(Bloomberg News) Mitt Romney told voters on the eve of today's New Hampshire primary that he likes "being able to fire people who provide services to me," giving ammunition to rivals in the Republican presidential race criticizing him over his tenure as chief executive officer of a private equity company.

In comments to several hundred listeners at a breakfast meeting of the Nashua Chamber of Commerce yesterday, Romney said: "If someone doesn't give me the good service I need, I want to say, 'You know, I'm going to get someone else to provide this service to me.'"

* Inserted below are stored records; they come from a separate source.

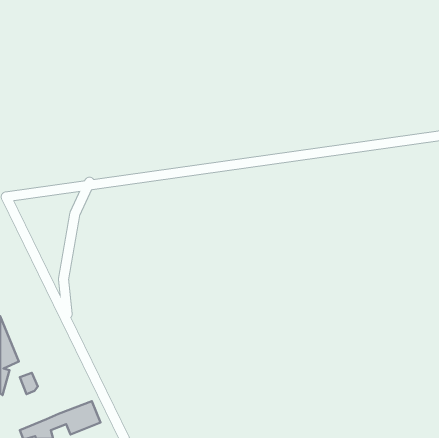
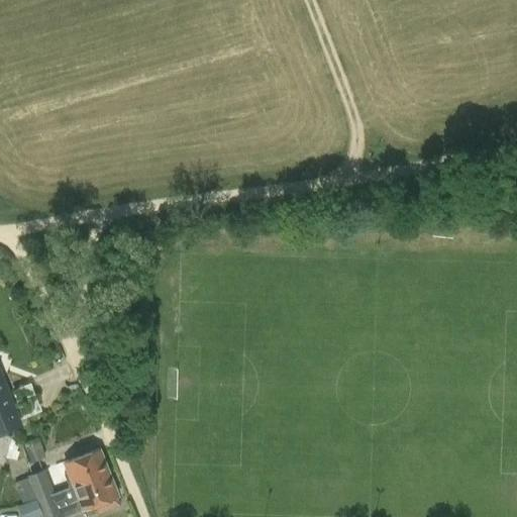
building: none -> [64,449,108,488]
building: none -> [13,471,55,507]

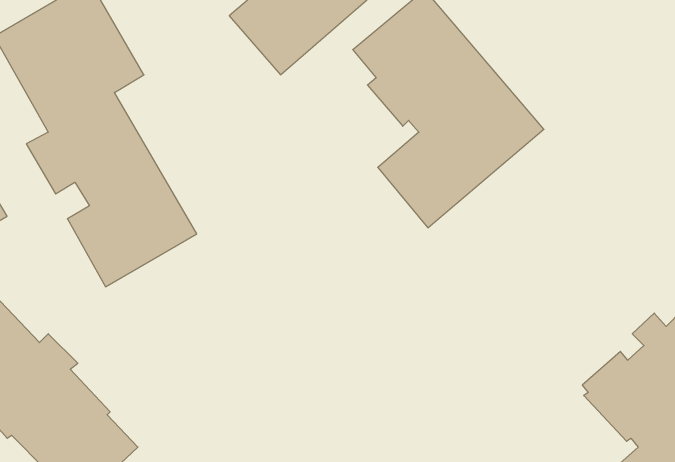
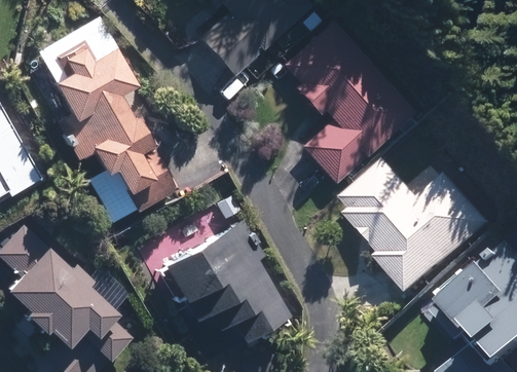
building: none -> [343,157,492,295]
building: none -> [158,216,285,336]

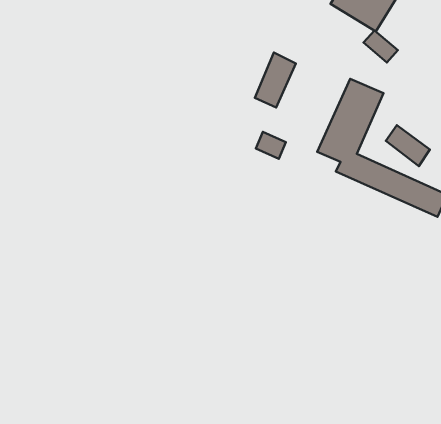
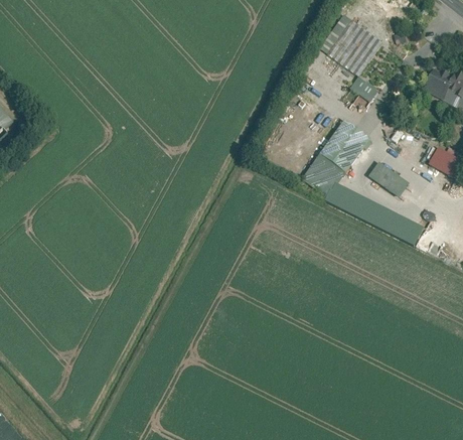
building: [255,53,296,108] -> none
building: [256,132,286,159] -> none

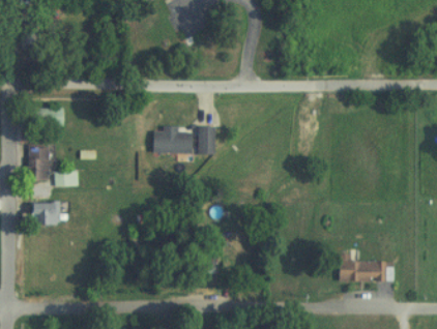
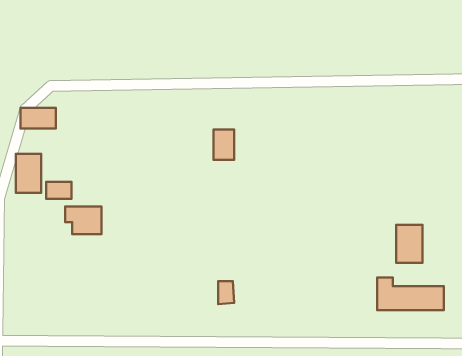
building: [153,127,193,153] -> none
building: [29,204,60,228] -> [65,206,101,234]
building: none -> [396,225,423,263]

His off-the-cuff comments were about health-care providers. That didn't stop his opponents from using them to intensify attacks over whether his push for profits as founder and CEO of the Boston-based private equity company Bain Capital LLC came at the expense of workers. In addition, the state's largest television station, WMUR-TV in Manchester, carried it as a top news story.

Soon after Romney's remarks, former Utah Governor Jon Huntsman Jr. responded from Concord, New Hampshire, saying: "Governor Romney enjoys firing people. I enjoy creating jobs."

The focus on Romney's experience included new questions raised about the former Massachusetts governor's assertion that he'd helped create a net of 100,000 jobs while at the firm.

'Cooked' Numbers

"Those numbers can easily be cooked," Huntsman said at Crosby Bakery in Nashua.

The exchanges yesterday illustrated a sharp turn in tone before New Hampshire voters cast ballots in the first-in-the-nation Republican primary, as Romney's opponents maneuvered to become his chief challenger.

Several hundred miles away in Anderson, South Carolina, Texas Governor Rick Perry talked about local businesses that were "looted" by Bain Capital, saying it was the "ultimate insult" for Romney to campaign in the state.

During a town hall meeting in Manchester, New Hampshire, former U.S. House Speaker Newt Gingrich said it's necessary to examine Romney's record in the private sector because there's a difference between "looting" a company and engaging in standard business practices.

"Is capitalism really about the ability of a handful of rich people to manipulate the lives of thousands of other people and walk off with the money or is that, in fact, somehow a little bit of a flawed system?" Gingrich told reporters. "I do draw a distinction between looting a company, leaving behind broken families and broken neighborhoods and leaving behind a factory that should be there."